▶ **Task instructions**
Transcribe the (N)ACK handling issue from "Properly handle (N)ACKs" up to and including "pushing in xds-relay.".
──────── Source passage
Properly handle (N)ACKs
caitong93 opened this issue · comments
It seems go-control-plane delegate handling of (N)ACKs to the cache implementation. For every request, the server will try to cancel the last watch, and create a new watch https://github.com/envoyproxy/go-control-plane/blob/master/pkg/server/v2/server.go#L402 . This cause duplicate pushing in xds-relay.
environment
It should be easy to reproduce, istiod
can be replaced with other control plane
config.yaml
admin:
address:
address: 0.0.0.0
port_value: 8889
server:
address:
address: 0.0.0.0
port_value: 8888
origin_server:
address:
address: istiod
port_value: 15010
logging:
level: DEBUG
metrics_sink:
statsd:
root_prefix: abc
flush_interval: 30s
address:
address: 127.0.0.1
port_value: 12345
cache:
ttl: 30s
max_entries: 100000
rules.yaml
fragments:
- rules:
- match:
request_type_match:
types:
- "type.googleapis.com/envoy.api.v2.ClusterLoadAssignment"
────────────────
──────── Study material
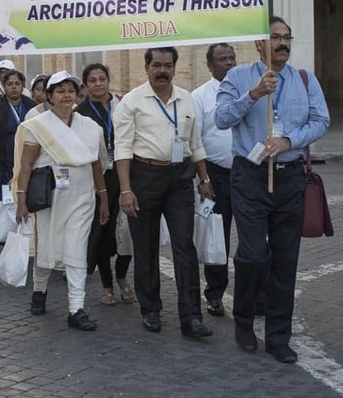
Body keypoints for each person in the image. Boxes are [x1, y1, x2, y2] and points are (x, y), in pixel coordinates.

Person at [215, 17, 330, 363]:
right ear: (259, 45)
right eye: (275, 38)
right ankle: (244, 319)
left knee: (285, 259)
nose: (282, 43)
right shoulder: (237, 78)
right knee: (252, 254)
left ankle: (279, 335)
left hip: (289, 177)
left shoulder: (305, 80)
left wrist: (289, 140)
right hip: (250, 176)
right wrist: (253, 95)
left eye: (286, 37)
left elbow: (321, 121)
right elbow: (221, 118)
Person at [114, 47, 215, 338]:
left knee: (185, 246)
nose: (162, 71)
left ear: (175, 68)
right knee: (145, 247)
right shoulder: (131, 102)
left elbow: (196, 144)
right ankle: (151, 309)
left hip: (180, 179)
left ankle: (191, 317)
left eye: (168, 66)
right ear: (146, 68)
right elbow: (122, 149)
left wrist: (204, 178)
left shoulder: (187, 99)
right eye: (156, 65)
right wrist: (126, 190)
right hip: (143, 177)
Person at [14, 71, 109, 330]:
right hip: (50, 199)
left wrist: (103, 198)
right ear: (49, 97)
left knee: (77, 251)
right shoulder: (38, 125)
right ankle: (39, 291)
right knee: (47, 249)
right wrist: (21, 200)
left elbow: (97, 165)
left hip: (82, 198)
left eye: (70, 90)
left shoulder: (91, 127)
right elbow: (26, 165)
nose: (66, 95)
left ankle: (76, 308)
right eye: (60, 91)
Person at [75, 63, 135, 305]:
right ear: (86, 85)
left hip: (124, 172)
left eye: (102, 79)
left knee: (127, 229)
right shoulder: (80, 113)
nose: (98, 84)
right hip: (97, 176)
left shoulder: (123, 105)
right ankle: (107, 285)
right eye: (92, 80)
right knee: (102, 230)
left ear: (108, 80)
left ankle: (122, 276)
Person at [191, 43, 237, 316]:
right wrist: (203, 178)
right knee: (217, 237)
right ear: (210, 65)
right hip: (216, 175)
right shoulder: (200, 97)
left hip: (248, 174)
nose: (229, 63)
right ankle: (215, 294)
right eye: (222, 59)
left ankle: (254, 295)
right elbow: (195, 141)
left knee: (255, 238)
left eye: (232, 57)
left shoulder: (249, 89)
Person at [0, 69, 37, 212]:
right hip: (1, 165)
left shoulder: (32, 108)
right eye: (10, 84)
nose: (14, 87)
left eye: (17, 83)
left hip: (27, 162)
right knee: (3, 207)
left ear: (23, 86)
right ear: (4, 86)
────────────────
▶ **Final answer**
Properly handle (N)ACKs
caitong93 opened this issue · comments
It seems go-control-plane delegate handling of (N)ACKs to the cache implementation. For every request, the server will try to cancel the last watch, and create a new watch https://github.com/envoyproxy/go-control-plane/blob/master/pkg/server/v2/server.go#L402 . This cause duplicate pushing in xds-relay.